Understood why you need a new architecture, offered a solution.
Initially, the question was whether this architecture meets the requirements.
And now we can answer, yes, at least in that small part of C, which we managed to verify, we received
- expected hardware simplification
- outwardly imperceptible scalability by the number of registers
- as well as the number of functional devices
- potential compiler simplification
At the first (amateurish) view, the principal problems that impede the implementation of such an architecture in hardware are not visible.

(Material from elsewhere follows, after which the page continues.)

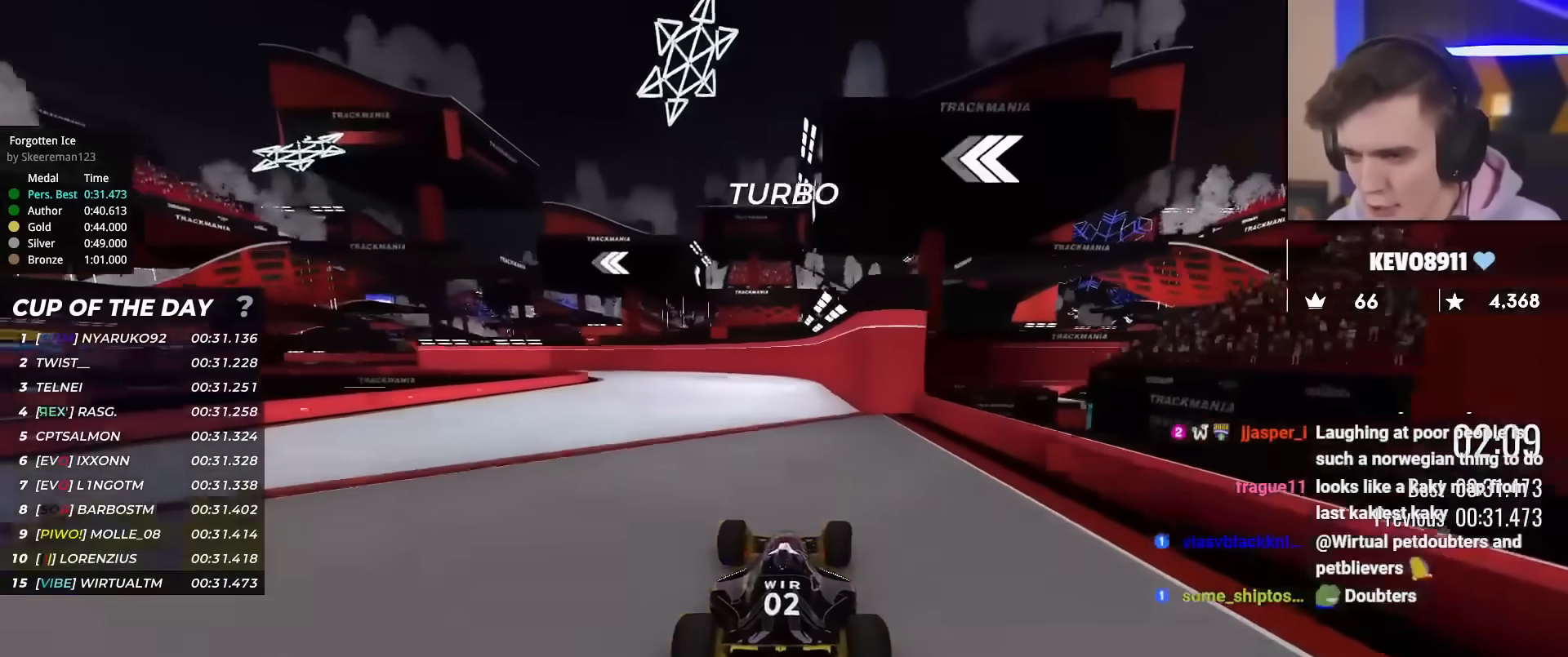
{"keys": ["up"], "events": [[33, "right", "up"], [217, "left", "down"], [250, "left", "up"]]}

We intentionally did not consider such things as:
- floating point calculations, do they need a separate stack, ...
- cpu state saving when switching context
- interrupts
- ...
All these questions are important, but less important.
And at the moment the author considers his task accomplished.